Wednesday, May 9, 2012

Council passes leash law, hears budget and plans for Francisco's Farm arts festival, still in the making

Dogs in Midway can no longer roam free, at least legally, under the leash law passed by the City Council this week. Monday night's meeting also included the formal first reading of the budget for the fiscal year beginning July 1 and discussion of plans for the Francisco's Farm arts festival.

The leash law passed unanimously, though Council Member Joy Arnold suggested that it be modified to allow exceptions for dog owners who can prove to an animal control officer that they can maintain control of their dogs without leashes. Arnold said Boulder, Colo., has such a law, and "We need to be a community that appreciates dogs that have been trained." She said a local dog trainer had expressed concern about Midway's ordinance.

Other city officials were skeptical. Council Member and Mayor Pro Tem Sharon Turner said it is a dog's nature to give chase, and the leash law will keep dogs from being run down in the street. Mayor Tom Bozarth questioned how the exception would be enforced and funded.

Council Member Dan Roller suggested that the idea be referred to the county animal control office, since that office had requested the ordinance to make Midway conform with one in Versailles. Outside the limits of the two cities, the leash laws do not apply.

The proposed budget was read without comment; it had been discussed at two special council meetings, reported here. An Excel spreadsheet of the major items can be downloaded here.

Francisco's Farm: How to maintain connections with Midway?

Sara Hicks, the president of Midway Renaissance, reported on plans for Francisco's Farm, which will be held June 23-24 at Equus Run Vineyards on Moores Mill Road, three and a half miles from downtown Midway.

The festival's move to the vineyard last year, from Midway College, rankled some Midwegians who thought the change reduced the popular event's connection with the town. Tentative plans for a shuttle between the event and the town fell through.

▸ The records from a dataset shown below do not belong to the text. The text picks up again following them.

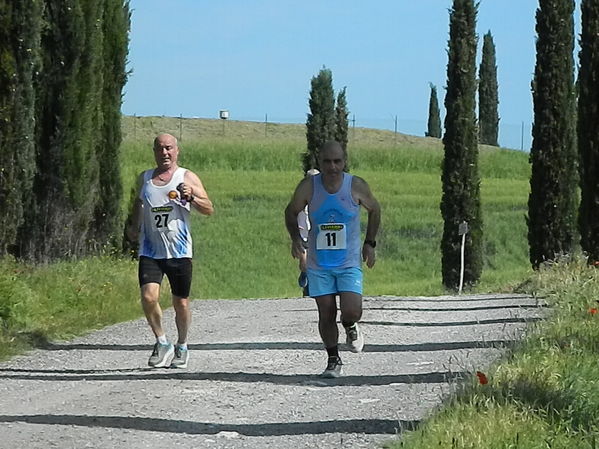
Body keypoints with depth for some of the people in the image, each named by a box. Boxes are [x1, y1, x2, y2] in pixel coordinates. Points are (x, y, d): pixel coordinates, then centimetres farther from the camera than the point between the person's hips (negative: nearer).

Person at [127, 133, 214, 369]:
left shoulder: (187, 178, 1)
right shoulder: (144, 178, 11)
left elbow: (209, 209, -4)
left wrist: (192, 197, -21)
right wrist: (134, 226, 16)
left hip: (179, 252, -2)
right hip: (150, 251, 2)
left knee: (181, 303, 5)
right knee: (148, 297, -16)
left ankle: (181, 346, 27)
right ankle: (162, 342, 4)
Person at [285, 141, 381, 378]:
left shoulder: (356, 186, -8)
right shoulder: (308, 186, -8)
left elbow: (374, 209, 10)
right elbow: (291, 212, 8)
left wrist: (369, 243, 6)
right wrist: (295, 238, -8)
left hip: (349, 262, -1)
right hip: (319, 263, 1)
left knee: (351, 311, -14)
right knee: (326, 315, 2)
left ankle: (351, 328, 22)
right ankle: (333, 360, 20)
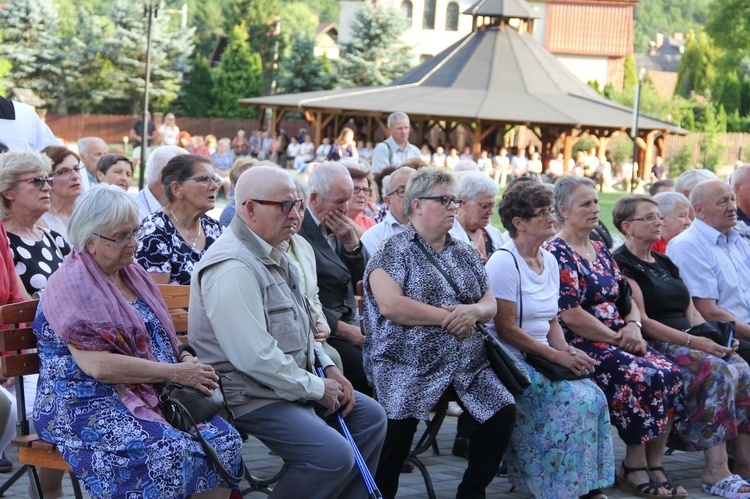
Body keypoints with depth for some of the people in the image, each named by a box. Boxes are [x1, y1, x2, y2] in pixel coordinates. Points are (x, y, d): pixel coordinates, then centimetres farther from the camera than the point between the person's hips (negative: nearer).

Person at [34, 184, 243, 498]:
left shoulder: (131, 274, 16)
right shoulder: (72, 285, -11)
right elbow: (97, 366, -20)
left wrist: (186, 360, 2)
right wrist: (175, 372, -16)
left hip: (149, 396, 8)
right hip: (85, 404, -8)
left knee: (225, 440, -15)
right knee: (168, 454, -32)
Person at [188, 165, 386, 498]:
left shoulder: (272, 254, 13)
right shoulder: (233, 269, -23)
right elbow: (255, 358, -28)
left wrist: (327, 367, 9)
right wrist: (316, 388, -17)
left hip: (293, 381, 11)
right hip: (249, 396, -11)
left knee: (370, 416, 13)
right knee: (335, 455, -25)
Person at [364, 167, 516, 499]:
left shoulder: (464, 255, 19)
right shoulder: (393, 252, -1)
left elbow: (491, 303, 18)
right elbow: (390, 305, -15)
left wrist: (474, 311, -8)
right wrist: (449, 317, -12)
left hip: (468, 364, 6)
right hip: (410, 365, -6)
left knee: (503, 412, -9)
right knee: (400, 421, -27)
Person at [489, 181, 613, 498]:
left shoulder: (550, 261, 12)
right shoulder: (504, 262, -12)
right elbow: (505, 329, -17)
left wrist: (567, 351, -5)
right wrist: (557, 356, -19)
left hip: (542, 357, 7)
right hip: (510, 360, -7)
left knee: (594, 397, -15)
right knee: (575, 399, -24)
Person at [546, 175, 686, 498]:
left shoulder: (600, 250, 19)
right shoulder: (557, 253, -7)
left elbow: (626, 298, 20)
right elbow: (571, 315, -16)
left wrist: (633, 326, -2)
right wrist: (616, 338, -13)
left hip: (617, 340, 8)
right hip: (581, 346, -8)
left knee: (670, 374, -16)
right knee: (642, 376, -28)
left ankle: (653, 465, -12)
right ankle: (635, 468, -16)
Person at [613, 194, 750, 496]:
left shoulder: (665, 263, 23)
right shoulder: (622, 264, -4)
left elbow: (691, 312, 19)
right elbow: (642, 321, -13)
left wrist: (715, 336, -1)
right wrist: (693, 342, -19)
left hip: (687, 342, 8)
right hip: (655, 347, -8)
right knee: (719, 372, -30)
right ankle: (715, 471, -28)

Hicks was asked what the festival will do to bring people to Midway. She said some merchants have agreed to give discounts to festival-goers, and "We want most of our volunteers to be from Midway." The Lexington Art League is playing a major role with the event this year.

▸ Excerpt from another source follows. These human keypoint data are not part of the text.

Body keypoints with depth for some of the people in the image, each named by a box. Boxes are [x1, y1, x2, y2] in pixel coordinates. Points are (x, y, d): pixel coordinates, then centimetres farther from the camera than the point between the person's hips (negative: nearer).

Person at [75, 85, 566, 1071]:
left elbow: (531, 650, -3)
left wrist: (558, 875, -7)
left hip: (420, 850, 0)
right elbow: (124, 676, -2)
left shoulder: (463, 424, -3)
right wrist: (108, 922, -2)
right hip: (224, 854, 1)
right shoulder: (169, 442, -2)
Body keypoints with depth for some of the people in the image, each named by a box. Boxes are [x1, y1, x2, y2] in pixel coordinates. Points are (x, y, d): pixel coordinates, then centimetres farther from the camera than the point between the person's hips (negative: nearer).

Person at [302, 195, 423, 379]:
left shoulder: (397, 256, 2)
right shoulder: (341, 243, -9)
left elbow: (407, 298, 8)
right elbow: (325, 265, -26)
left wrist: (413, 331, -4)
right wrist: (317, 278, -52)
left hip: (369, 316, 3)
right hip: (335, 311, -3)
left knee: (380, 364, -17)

Hicks said Pam Trautner is recruiting volunteers for the event, and John Maybrier is seeking vendors. "We're looking to have healthier foods," Hicks said.

Council Member Charlann Wombles, acknowledging that her idea may be too late for this year, suggested that the festival be called "Midway's Francisco's Farm."

"I like that," Hicks replied. "It's the people of Midway who put it on for all those years. She said the festival will have a table for Midway merchants.

However, Grayson Vandegrift, president of the merchants' association, said it was not planning to have a booth because the festival said that would cost the association $1,000. Hicks said she would look into that. Later in the week, Vandegrift said the festival had agreed to provide a free booth.

Francisco's Farm, a nationally recognized and professionally juried art fair, is named for Col. John Francisco, whose farm became the site of Midway when the state's first railroad was built through it in the 1830s.

Other business

The council agreed to have a special meeting at 9 a.m. Tuesday, May 15 to discuss garbage and recycling policies and pending bids. Bozarth said water customers will get a questionnaire, the answers to which will guide the city's decisions.

Council Member Aaron Hamilton said the survey will include questions asking if residents would be more likely to recycle if all types of material could be combined into a single stream, and whether they would be willing to pay a fee if glass could be collected for recycling and the current blue bags eliminated.

After the opening of the farmers' market for the summer was announced for 3 to 6 p.m. Monday, June 4, Bozarth said "I think we're going to have someone else down here on Saturdays." That, he said after the meeting, would be B & B Farms from Lawrenceburg.

1 comment:

Anonymous said...

Leashing your dog is not only for the safety of the public but for the safety of the dog. Even the best well trained dog can “freak” and run into traffic. Even the best well trained dog can bite or attack if it feels threatened. Dogs need to be on a leash in public in case there is a potential dog fight. Even though your dog is well trained you need to take into consideration the people who are afraid of dogs and “freak” when they see dogs that are not on a leash? Dogs are dogs and what they do is unexpected. Midway needs leash laws that apply to ALL DOGS! No exceptions!